### Task item
List every title for a single leader or ruler that the passage on Islam and politics below mentions.

### Reading text
Some readers have told
me that I do not write enough about the political side of Islam,
especially as it relates to the mixing of religion and politics and to the
fringe element of radical Islam
which is supportive of international terrorism. As a matter of fact, I have
written extensively on the question, but in French (see my 2001 book
"L'Heure juste"). Here, then, is my position on this topic.
All proselytist
religions tend to mix politics and religion because one of their objectives is
to control how people think and behave. On this score, I would say Islam
("submission" or "surrender" in Arabic) doesn't fare well,
because it tends to institutionalize a symbiosis between politics and religion.
It is a religion that tends theoretically to concentrate temporal and spiritual
authority in a single entity. Structurally, in Islam, the Caliph and the Sheik
are supposed to be the same person, wielding spiritual and political powers
over the people. Mind you, something approaching the same result prevailed in
Christianity after the 4th century, when the Church and the Throne formed close
alliances, the clergy confirming the power of kings and emperors, and the rich
and powerful aristocracy protecting the equally rich and powerful religious
hierarchy. It is only with the advent of the Renaissance that
Christian Europe began talking about democracy as the most
humanist form of government.

### Dataset section
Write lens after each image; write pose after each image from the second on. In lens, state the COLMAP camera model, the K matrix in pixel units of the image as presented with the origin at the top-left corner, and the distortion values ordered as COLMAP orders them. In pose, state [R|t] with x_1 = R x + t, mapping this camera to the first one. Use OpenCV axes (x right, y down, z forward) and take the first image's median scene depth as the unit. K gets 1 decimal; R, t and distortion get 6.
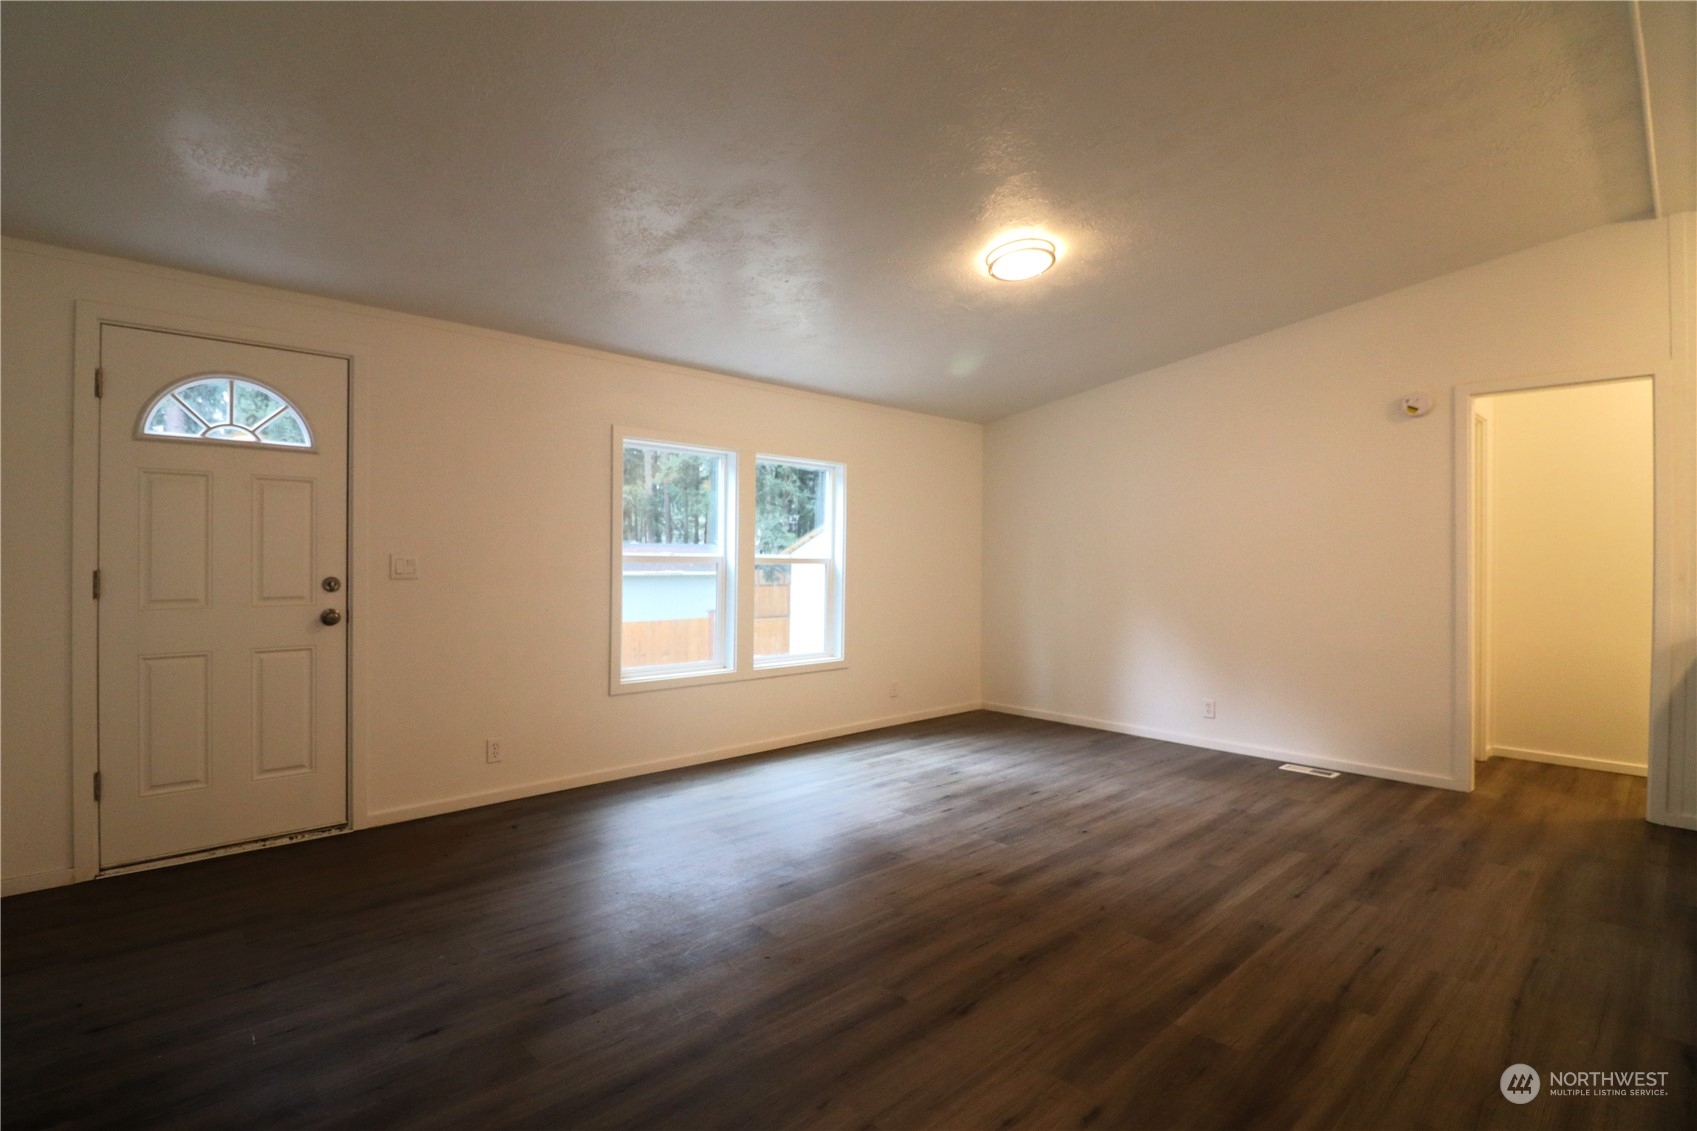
lens RADIAL K [[793.3, 0, 872.7], [0, 793.3, 557.5], [0, 0, 1]] dist [-0.012557, -0.006248]
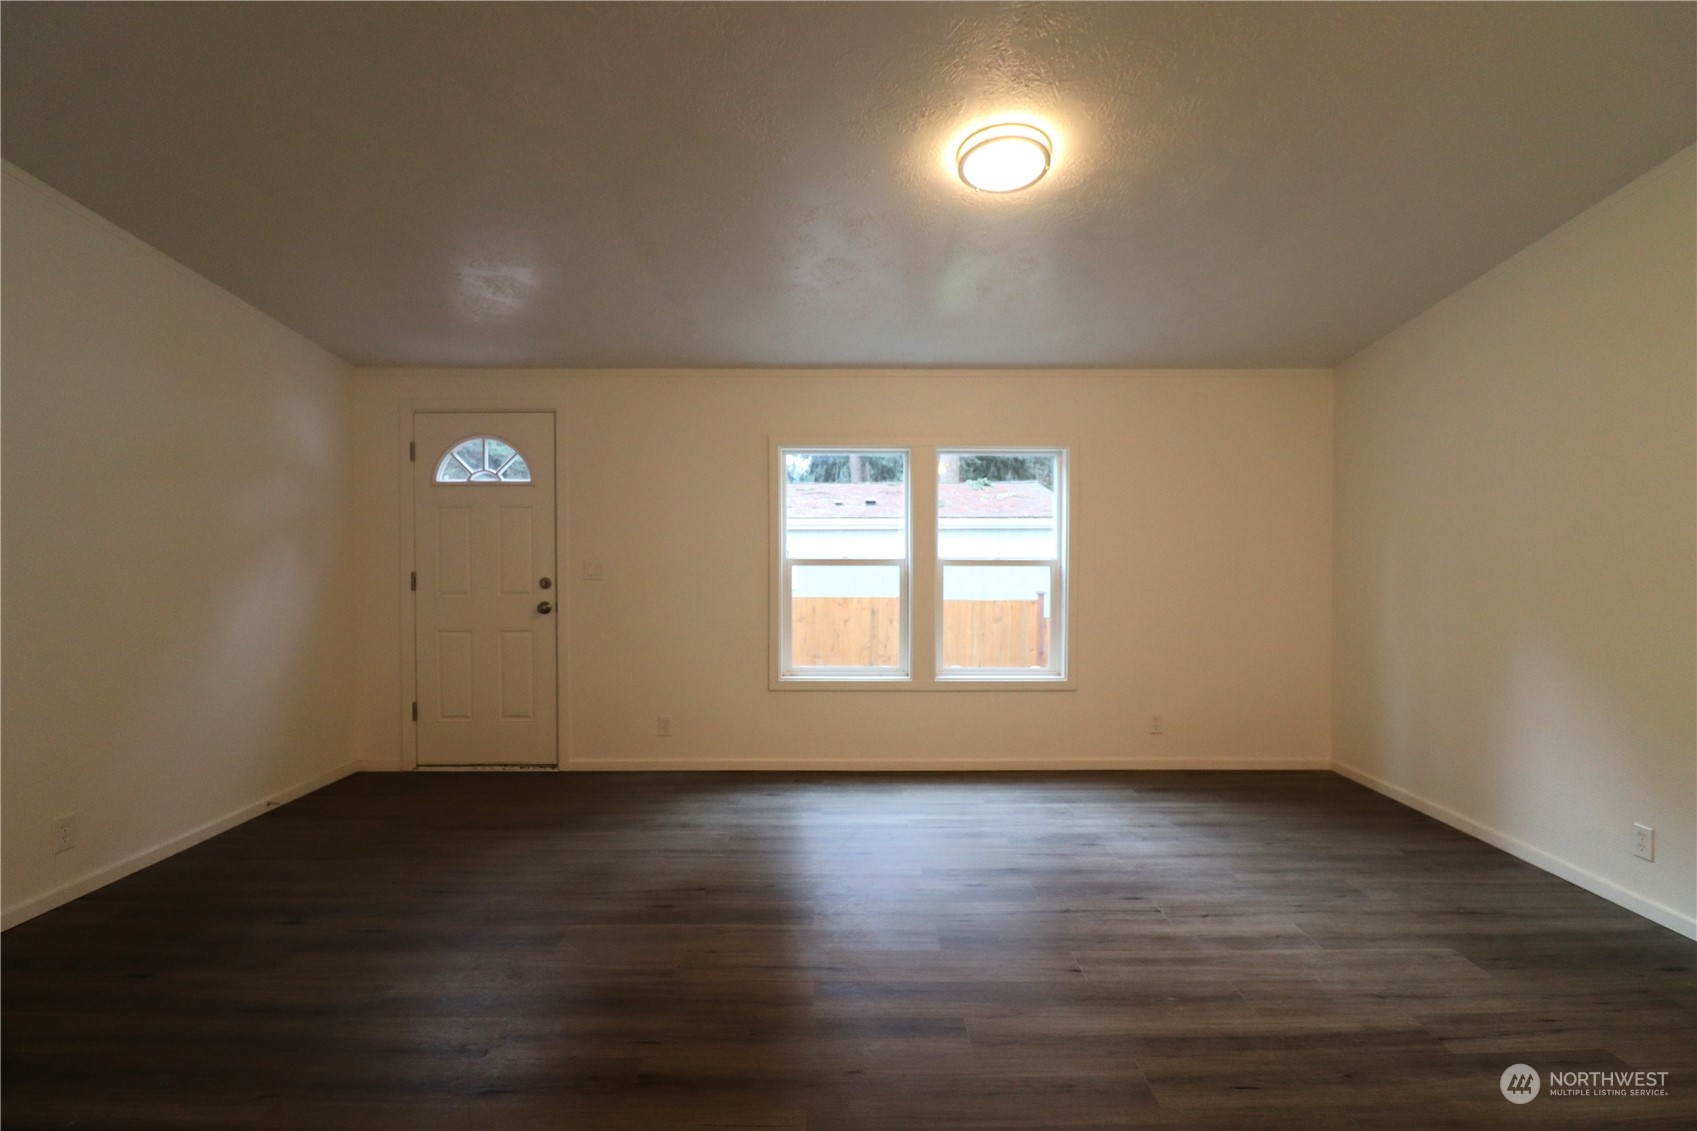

### Answer to this exercise
Caliph, Sheik, kings, emperors